[SUPPLIED RECORDS Boundary: Start]

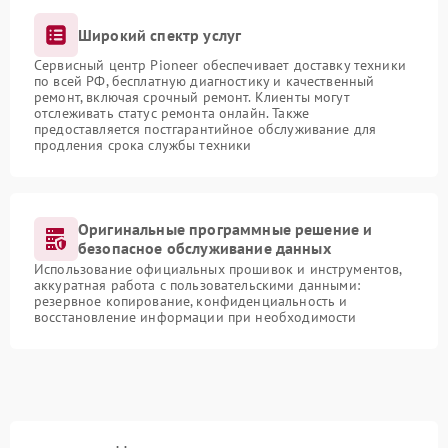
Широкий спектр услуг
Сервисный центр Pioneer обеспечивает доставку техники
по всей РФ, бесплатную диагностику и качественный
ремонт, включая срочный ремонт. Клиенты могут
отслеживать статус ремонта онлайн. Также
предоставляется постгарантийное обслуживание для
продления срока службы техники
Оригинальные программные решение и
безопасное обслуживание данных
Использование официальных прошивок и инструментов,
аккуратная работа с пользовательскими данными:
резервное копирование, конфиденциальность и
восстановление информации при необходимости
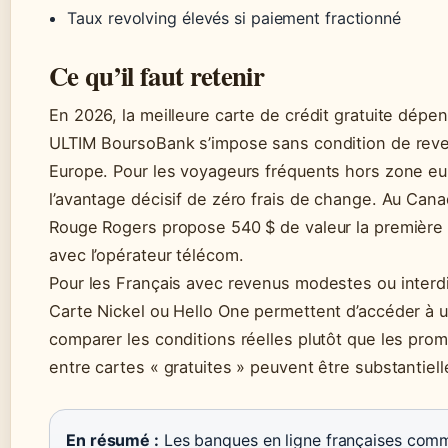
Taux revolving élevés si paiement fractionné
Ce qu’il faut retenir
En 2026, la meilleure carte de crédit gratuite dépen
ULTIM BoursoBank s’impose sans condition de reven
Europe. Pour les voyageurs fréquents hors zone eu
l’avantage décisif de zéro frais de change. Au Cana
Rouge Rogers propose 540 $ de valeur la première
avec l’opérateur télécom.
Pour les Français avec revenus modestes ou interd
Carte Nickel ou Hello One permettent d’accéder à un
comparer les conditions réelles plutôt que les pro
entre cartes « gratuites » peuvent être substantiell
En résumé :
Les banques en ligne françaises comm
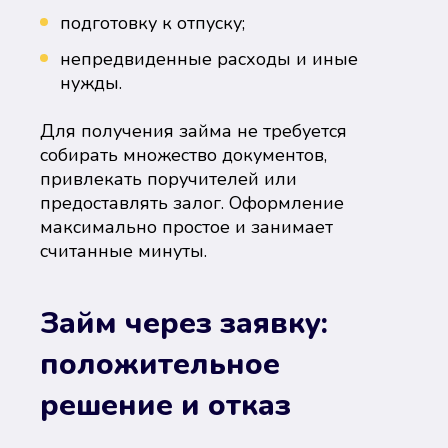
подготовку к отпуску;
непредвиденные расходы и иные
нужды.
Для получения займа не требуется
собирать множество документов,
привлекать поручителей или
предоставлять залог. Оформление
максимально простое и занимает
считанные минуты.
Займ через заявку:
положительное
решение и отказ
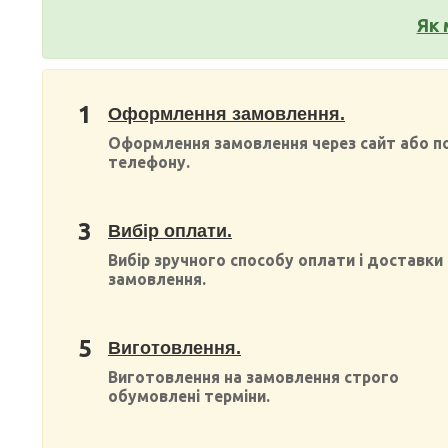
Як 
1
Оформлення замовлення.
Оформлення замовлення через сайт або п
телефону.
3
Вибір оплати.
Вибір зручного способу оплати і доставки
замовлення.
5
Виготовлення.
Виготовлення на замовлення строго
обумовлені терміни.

[SUPPLIED RECORDS Boundary: End]
[SUPPLIED RECORDS Boundary: Start]

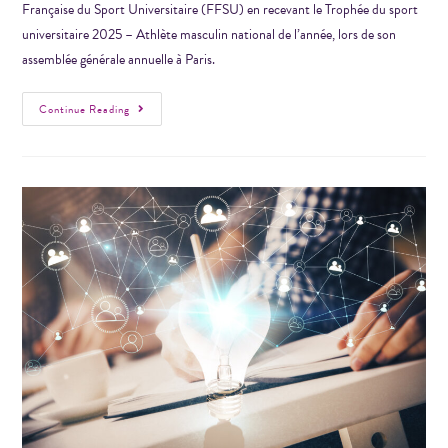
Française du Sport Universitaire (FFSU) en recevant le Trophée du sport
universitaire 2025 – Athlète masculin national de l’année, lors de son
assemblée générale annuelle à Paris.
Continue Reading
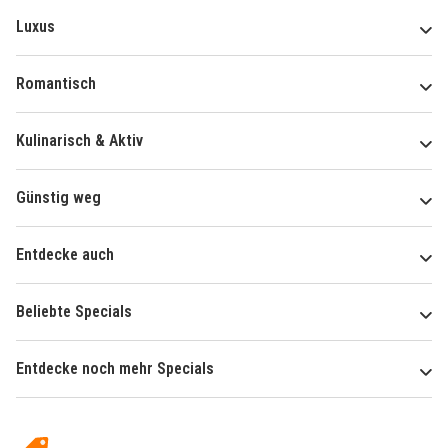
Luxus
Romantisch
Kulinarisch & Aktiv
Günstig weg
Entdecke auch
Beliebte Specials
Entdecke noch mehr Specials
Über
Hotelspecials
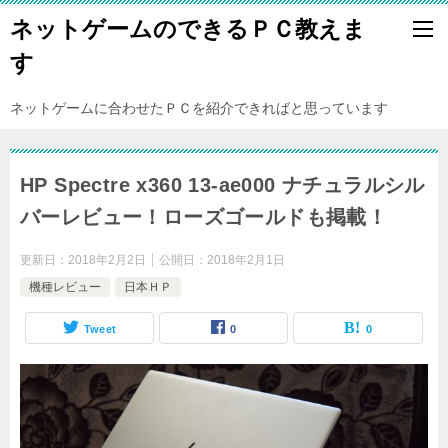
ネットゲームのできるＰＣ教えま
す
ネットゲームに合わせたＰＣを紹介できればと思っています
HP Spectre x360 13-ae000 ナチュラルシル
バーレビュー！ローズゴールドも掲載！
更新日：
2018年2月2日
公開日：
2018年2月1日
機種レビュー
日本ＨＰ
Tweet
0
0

[SUPPLIED RECORDS Boundary: End]
[SUPPLIED RECORDS Boundary: Start]

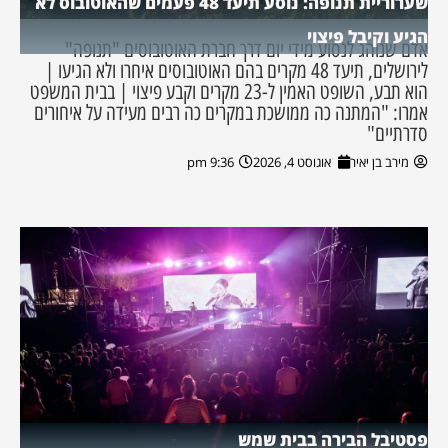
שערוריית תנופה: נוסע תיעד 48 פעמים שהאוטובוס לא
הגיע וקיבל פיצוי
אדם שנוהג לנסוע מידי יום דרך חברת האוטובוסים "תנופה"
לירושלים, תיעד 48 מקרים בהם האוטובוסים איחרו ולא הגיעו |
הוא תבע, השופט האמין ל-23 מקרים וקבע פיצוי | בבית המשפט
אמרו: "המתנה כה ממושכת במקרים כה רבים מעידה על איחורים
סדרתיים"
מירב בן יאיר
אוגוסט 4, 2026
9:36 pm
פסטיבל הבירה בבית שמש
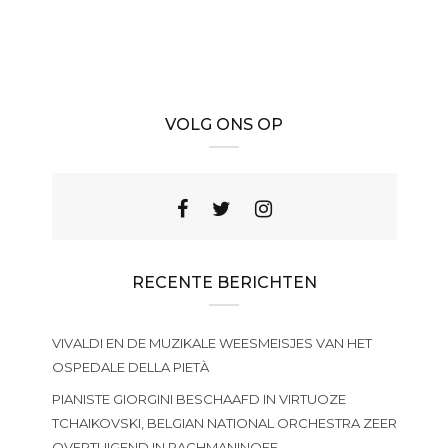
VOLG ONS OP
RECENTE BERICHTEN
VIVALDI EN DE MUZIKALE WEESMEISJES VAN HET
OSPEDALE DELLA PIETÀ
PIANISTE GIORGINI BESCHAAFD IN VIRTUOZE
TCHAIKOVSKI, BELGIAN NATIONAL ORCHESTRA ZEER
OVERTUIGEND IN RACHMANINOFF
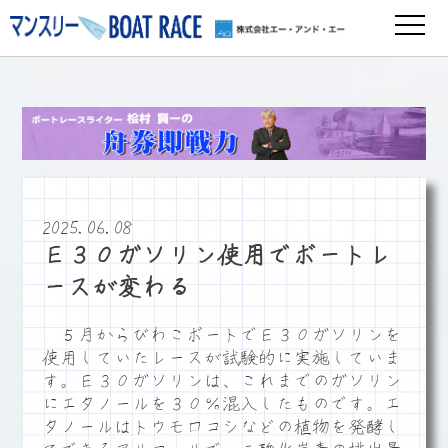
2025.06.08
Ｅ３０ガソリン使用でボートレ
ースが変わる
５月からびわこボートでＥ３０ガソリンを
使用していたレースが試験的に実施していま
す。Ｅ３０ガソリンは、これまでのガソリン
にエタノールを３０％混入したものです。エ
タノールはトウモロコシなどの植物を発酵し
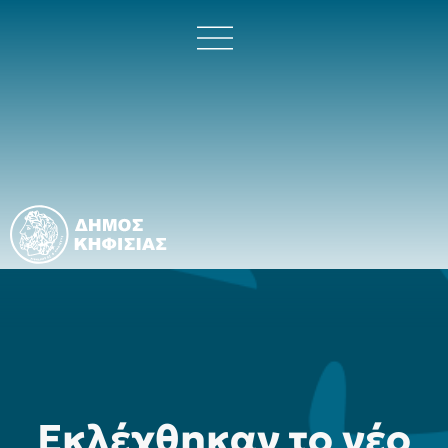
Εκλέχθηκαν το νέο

[SUPPLIED RECORDS Boundary: End]

• _WHAT THIS TASK INVOLVES_: Every line above that has the string "Entdecke" needs to be copied.

• _RESPONSE BELOW_:
Entdecke auch
Entdecke noch mehr Specials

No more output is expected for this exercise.